Während die als “gekochte” Barbaren bezeichneten Ethnien zur Übernahme der (han-)chinesischen Lebensweise bereit waren, blieben die “rohen” Barbaren ihren eigenen kulturellen Traditionen auch weiterhin verhaftet.

  1. Gudula Linck: “Die Menschen in den Vier Himmelsrichtungen.” Chinesische Fremdbilder. In: Helwig Schmidt-Glintzer (Hg.): Das andere China.
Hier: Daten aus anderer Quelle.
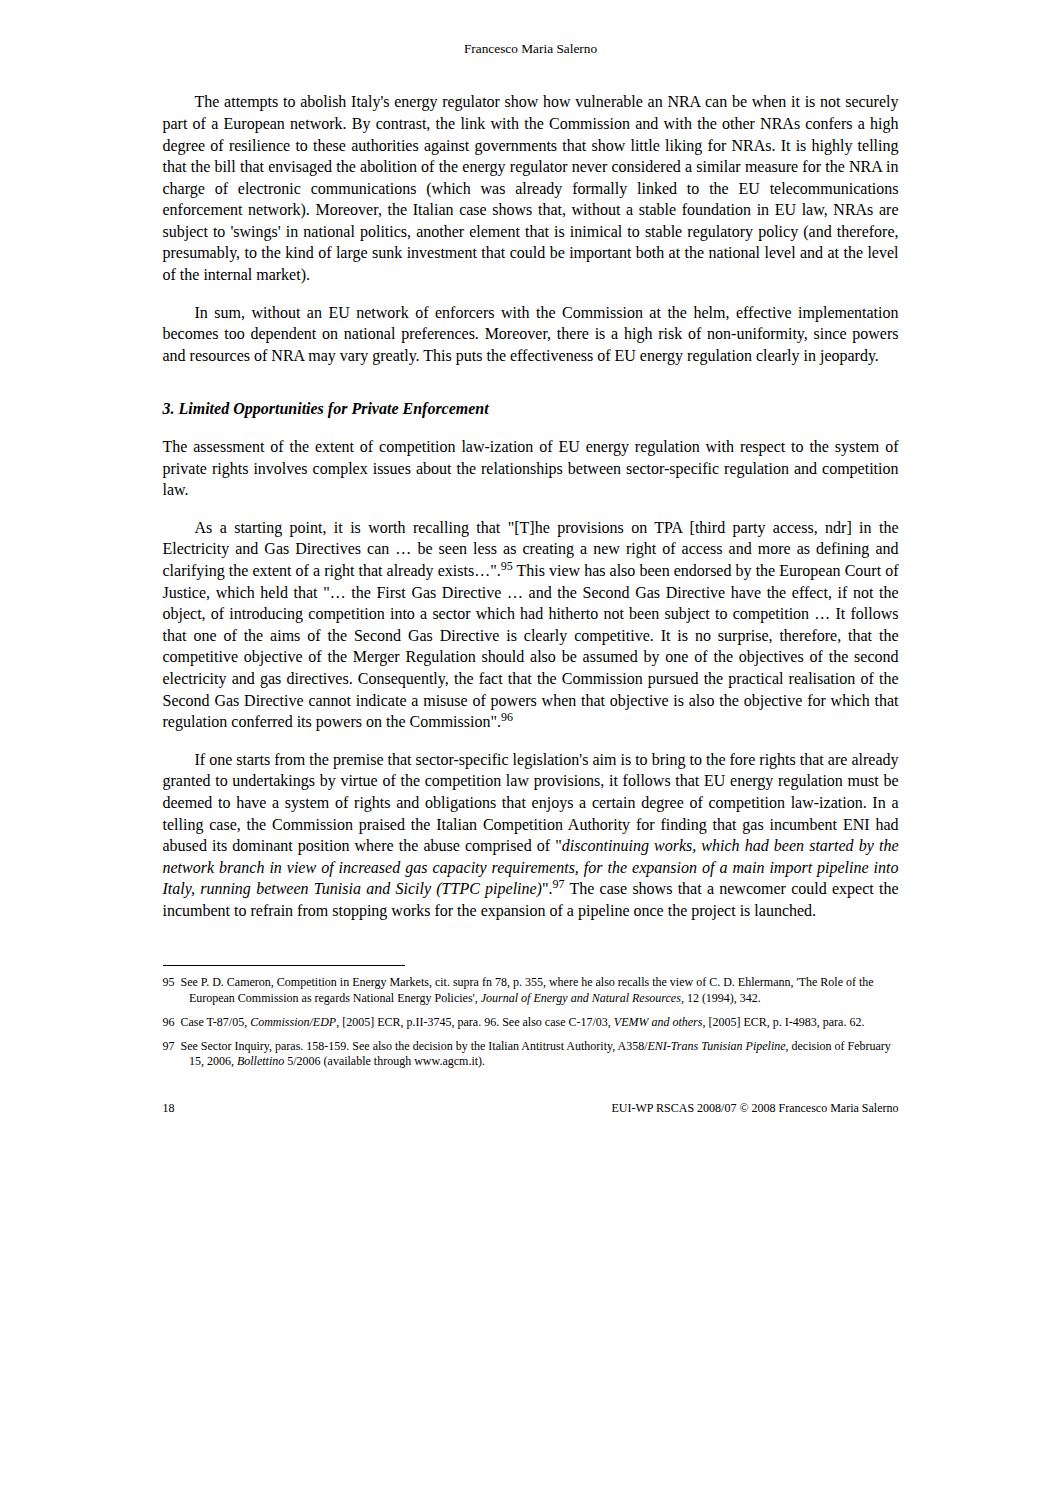Francesco Maria Salerno
The attempts to abolish Italy's energy regulator show how vulnerable an NRA can be when it is not securely part of a European network. By contrast, the link with the Commission and with the other NRAs confers a high degree of resilience to these authorities against governments that show little liking for NRAs. It is highly telling that the bill that envisaged the abolition of the energy regulator never considered a similar measure for the NRA in charge of electronic communications (which was already formally linked to the EU telecommunications enforcement network). Moreover, the Italian case shows that, without a stable foundation in EU law, NRAs are subject to 'swings' in national politics, another element that is inimical to stable regulatory policy (and therefore, presumably, to the kind of large sunk investment that could be important both at the national level and at the level of the internal market).
In sum, without an EU network of enforcers with the Commission at the helm, effective implementation becomes too dependent on national preferences. Moreover, there is a high risk of non-uniformity, since powers and resources of NRA may vary greatly. This puts the effectiveness of EU energy regulation clearly in jeopardy.
3. Limited Opportunities for Private Enforcement
The assessment of the extent of competition law-ization of EU energy regulation with respect to the system of private rights involves complex issues about the relationships between sector-specific regulation and competition law.
As a starting point, it is worth recalling that "[T]he provisions on TPA [third party access, ndr] in the Electricity and Gas Directives can … be seen less as creating a new right of access and more as defining and clarifying the extent of a right that already exists…".95 This view has also been endorsed by the European Court of Justice, which held that "… the First Gas Directive … and the Second Gas Directive have the effect, if not the object, of introducing competition into a sector which had hitherto not been subject to competition … It follows that one of the aims of the Second Gas Directive is clearly competitive. It is no surprise, therefore, that the competitive objective of the Merger Regulation should also be assumed by one of the objectives of the second electricity and gas directives. Consequently, the fact that the Commission pursued the practical realisation of the Second Gas Directive cannot indicate a misuse of powers when that objective is also the objective for which that regulation conferred its powers on the Commission".96
If one starts from the premise that sector-specific legislation's aim is to bring to the fore rights that are already granted to undertakings by virtue of the competition law provisions, it follows that EU energy regulation must be deemed to have a system of rights and obligations that enjoys a certain degree of competition law-ization. In a telling case, the Commission praised the Italian Competition Authority for finding that gas incumbent ENI had abused its dominant position where the abuse comprised of "discontinuing works, which had been started by the network branch in view of increased gas capacity requirements, for the expansion of a main import pipeline into Italy, running between Tunisia and Sicily (TTPC pipeline)".97 The case shows that a newcomer could expect the incumbent to refrain from stopping works for the expansion of a pipeline once the project is launched.
See P. D. Cameron, Competition in Energy Markets, cit. supra fn 78, p. 355, where he also recalls the view of C. D. Ehlermann, 'The Role of the European Commission as regards National Energy Policies', Journal of Energy and Natural Resources, 12 (1994), 342.
Case T-87/05, Commission/EDP, [2005] ECR, p.II-3745, para. 96. See also case C-17/03, VEMW and others, [2005] ECR, p. I-4983, para. 62.
See Sector Inquiry, paras. 158-159. See also the decision by the Italian Antitrust Authority, A358/ENI-Trans Tunisian Pipeline, decision of February 15, 2006, Bollettino 5/2006 (available through www.agcm.it).
18 EUI-WP RSCAS 2008/07 © 2008 Francesco Maria Salerno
Festschrift für Wolfgang Bauer zum 65. Geburtstag (Wolfenbütteler Forschungen 62; Wiesbaden: Harrassowitz, 1995) 257-289, hier v.a. 258 f., Magnus Fiskesjö: “On the ‘Raw’ and the ‘Cooked’ Barbarians of Imperial China,” Inner Asia 1 (1999) 139-168.
  2. Paul Barclay: “‘They Have for the Coast Dwellers a Traditional Hatred’: Governing Igorots in Northern Luzon and Central Taiwan, 1895-1915,” in: Julian Go, Anne L. Foster (Hg.): The American Colonial State in the Philippines. Global Perspectives (Durham 2003), 226.
  3. Thomas O. Höllmann: Das alte China. Eine Kulturgeschichte (München 2008) 74.
  4. Vgl. Chia-yu Hu: “Taiwanese Aboriginal Art and Artifacts: Entangled Images of Colonization and Modernization,” in: Yuko Kikuchi (Hg.): Refracted Modernity. Visual Culture and Identity in Colonial Taiwan (Honolulu 2007) 197.